The IFS reports that the first way to improve waiting times is to treat more patients, which comprises the majority of the NHS’s strategy, although this is alone is unlikely to be enough. The IFS calculates that relying on productivity alone would require a 4.9 per cent annual activity growth, and activity only grew by 3.8 per cent in 2024.
The IFS estimates that under a more realistic, but still ambitious, growth rate of 3.5 per cent, 74 per cent of patients will hit the 18-week target. Although an improvement from the current rate of 59 per cent, that is still far from the 92 per cent target.
Another way to reduce waiting times is to reduce the number of referrals, and the IFS estimate that a reasonable reduction in demand alongside a 3.5 growth rate could have 82 per cent of cases reaching the 18-week target by mid-2029.
Finally, the IFS emphasises the need to prioritise patients on a waitlist by changing which patients hospitals treat first from the waiting list. Treating patients who have been waiting longer than 18 weeks first would help to meet the target. Should all of these recommendations be used together, the IFS hypothesises that this could get 18-week performance to 86 per cent by mid-2029.

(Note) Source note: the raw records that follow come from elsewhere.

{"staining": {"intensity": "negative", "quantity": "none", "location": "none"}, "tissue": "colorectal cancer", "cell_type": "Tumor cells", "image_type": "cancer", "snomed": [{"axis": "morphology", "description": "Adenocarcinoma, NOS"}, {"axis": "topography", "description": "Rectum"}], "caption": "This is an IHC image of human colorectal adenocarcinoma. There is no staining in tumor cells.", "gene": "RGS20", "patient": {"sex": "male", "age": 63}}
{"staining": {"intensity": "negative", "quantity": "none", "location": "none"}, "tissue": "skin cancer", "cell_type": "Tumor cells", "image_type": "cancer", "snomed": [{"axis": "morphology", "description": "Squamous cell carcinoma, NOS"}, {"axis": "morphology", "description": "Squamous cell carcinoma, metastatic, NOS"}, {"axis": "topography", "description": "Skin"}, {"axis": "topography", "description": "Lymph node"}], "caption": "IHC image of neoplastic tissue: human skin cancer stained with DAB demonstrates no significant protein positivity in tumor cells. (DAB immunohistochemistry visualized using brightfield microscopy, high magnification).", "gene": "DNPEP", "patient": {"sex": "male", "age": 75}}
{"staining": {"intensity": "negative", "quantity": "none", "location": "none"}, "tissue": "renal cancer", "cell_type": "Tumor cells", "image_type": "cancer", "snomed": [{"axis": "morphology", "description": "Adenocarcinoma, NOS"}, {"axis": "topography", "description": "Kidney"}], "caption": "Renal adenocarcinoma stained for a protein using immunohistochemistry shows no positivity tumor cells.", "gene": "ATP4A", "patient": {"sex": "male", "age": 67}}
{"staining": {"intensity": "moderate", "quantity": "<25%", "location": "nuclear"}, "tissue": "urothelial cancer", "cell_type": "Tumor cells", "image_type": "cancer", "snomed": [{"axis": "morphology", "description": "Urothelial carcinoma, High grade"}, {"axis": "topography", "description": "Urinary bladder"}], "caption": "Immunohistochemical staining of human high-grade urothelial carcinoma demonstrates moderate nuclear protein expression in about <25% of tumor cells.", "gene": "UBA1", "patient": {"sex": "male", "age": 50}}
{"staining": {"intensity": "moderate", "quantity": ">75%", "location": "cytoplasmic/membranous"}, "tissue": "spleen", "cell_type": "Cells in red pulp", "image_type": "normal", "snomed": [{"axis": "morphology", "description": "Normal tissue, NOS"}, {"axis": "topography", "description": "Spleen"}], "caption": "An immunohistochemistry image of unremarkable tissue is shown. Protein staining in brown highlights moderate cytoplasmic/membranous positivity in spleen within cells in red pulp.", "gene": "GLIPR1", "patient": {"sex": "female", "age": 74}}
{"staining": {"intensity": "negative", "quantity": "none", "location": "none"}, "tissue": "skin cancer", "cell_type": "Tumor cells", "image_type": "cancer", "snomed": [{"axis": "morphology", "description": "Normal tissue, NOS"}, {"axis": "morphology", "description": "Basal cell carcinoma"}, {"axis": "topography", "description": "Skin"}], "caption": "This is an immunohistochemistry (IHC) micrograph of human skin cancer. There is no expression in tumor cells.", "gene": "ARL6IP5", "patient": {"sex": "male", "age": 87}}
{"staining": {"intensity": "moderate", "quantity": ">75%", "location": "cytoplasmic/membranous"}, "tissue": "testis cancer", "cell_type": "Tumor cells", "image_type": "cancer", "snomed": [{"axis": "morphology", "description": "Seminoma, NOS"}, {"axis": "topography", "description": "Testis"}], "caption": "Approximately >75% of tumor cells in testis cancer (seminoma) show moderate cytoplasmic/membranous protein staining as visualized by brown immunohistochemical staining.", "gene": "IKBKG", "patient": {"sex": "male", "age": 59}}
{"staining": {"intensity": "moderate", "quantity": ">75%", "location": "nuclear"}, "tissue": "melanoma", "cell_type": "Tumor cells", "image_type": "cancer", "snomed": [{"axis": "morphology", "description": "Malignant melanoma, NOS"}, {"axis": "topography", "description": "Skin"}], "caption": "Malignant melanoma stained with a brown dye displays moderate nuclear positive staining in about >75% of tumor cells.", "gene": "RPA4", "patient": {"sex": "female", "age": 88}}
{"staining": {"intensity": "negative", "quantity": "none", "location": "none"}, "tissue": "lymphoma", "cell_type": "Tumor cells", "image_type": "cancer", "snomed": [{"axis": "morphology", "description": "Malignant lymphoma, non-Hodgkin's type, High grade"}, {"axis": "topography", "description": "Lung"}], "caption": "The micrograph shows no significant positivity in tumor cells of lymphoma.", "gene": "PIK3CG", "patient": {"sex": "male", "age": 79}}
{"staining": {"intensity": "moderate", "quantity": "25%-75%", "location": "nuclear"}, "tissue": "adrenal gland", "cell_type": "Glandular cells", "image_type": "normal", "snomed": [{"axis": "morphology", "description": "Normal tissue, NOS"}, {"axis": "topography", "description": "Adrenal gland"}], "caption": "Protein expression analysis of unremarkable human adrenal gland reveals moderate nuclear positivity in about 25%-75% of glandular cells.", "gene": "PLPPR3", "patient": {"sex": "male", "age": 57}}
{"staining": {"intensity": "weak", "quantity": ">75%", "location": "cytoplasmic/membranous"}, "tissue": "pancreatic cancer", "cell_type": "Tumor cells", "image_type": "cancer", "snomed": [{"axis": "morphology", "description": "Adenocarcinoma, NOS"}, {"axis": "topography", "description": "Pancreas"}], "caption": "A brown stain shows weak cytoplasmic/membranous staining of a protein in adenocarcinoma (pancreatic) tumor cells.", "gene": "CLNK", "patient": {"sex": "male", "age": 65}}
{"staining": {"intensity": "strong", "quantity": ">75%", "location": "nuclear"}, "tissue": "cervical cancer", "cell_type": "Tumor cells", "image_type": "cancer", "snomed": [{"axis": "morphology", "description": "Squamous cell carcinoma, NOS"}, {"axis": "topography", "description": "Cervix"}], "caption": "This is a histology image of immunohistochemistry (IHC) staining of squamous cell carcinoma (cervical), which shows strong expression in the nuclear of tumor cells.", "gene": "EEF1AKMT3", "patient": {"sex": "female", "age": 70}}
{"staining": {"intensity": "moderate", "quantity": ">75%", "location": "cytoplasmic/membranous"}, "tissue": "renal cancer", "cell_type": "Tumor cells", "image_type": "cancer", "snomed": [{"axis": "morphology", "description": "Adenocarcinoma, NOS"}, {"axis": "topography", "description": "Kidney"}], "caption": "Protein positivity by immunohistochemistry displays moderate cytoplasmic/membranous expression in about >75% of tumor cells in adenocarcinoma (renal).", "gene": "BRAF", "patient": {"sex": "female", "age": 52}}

The IFS warns that none of these changes would come without costs, such as potentially sacrificing those who are genuinely in need of elective care for the sake of reaching a target, or by not tending to those who have just been added to the waitlist, who might be in need of urgent medical attention.
These are the trade-offs that NHS leaders might need to make should they wish to get to 92 per cent of patients receiving elective care within 18 weeks by mid-2029.